Best Accounting Software for Small Businesses
The best accounting software for small businesses (SMB) includes many features that will allow businesses to run smoothly. It's not meant to replace your accountant but to complement your existing workflow. However, not all software is created equal.
The best small businesses accounting software will offer mobile apps, cloud storage, and online reporting. Mobile apps allow employees to work from anywhere. Cloud storage gives you secure access to your files from any device. Online reporting tools let you create custom reports and dashboards that show key financial metrics.
Accounting software plays a crucial role in small businesses. Whether you are just starting or are already running a successful operation, accounting tools help keep track of finances, manage payroll, and automate processes. To run a successful business, find the right software and cloud service to manage your finances, keep track of your business operations, and grow with your company.
Industry Accounting Systems
There are two types of accounting software: industry accounting software and general-purpose accounting software.

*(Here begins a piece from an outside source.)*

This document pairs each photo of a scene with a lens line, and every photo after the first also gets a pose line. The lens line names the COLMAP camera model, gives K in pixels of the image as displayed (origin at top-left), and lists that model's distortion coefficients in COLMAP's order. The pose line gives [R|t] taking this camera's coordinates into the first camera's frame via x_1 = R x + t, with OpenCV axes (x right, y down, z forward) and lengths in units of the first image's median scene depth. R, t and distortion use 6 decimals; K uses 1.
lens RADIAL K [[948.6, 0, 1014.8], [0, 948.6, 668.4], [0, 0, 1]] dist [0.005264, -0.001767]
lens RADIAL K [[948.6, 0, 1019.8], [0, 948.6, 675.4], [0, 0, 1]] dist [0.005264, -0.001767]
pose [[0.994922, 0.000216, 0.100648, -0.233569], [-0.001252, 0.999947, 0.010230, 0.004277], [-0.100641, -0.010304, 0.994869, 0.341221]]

Industry accounting software is designed specifically for a particular industry, whereas general purpose accounting software is more generalised for many different deployments.
Industry accounting software is developed by industry-focused vendors, like Deltek, with years of experience in the field. These companies know how to cater to the needs of specific industries and therefore develop specialised accounting systems. For example, Deltek Maconomy is an ERP accounting system that caters to the needs of professional service businesses.
General purpose accounting software is typically developed by smaller companies who want to enter a new market. These companies may specialise in one product or service, so they need a single solution that works well for all their customers. For example, Sage 50 Accounts is a general-purpose accounting system that allows you to manage accounts payable, accounts receivable, sales, purchases, payroll, and other aspects of your business.
General Purpose Accounting Software vs. Industry Accounting Software
When choosing between industry and general-purpose accounting software, it’s important to consider what kind of business you’re operating. A general-purpose accounting package might be enough if you're looking for a simple way to manage your books. But if you're planning to expand your business, you should look at industry-specific software. This investment will ensure you get the most out of your financial data.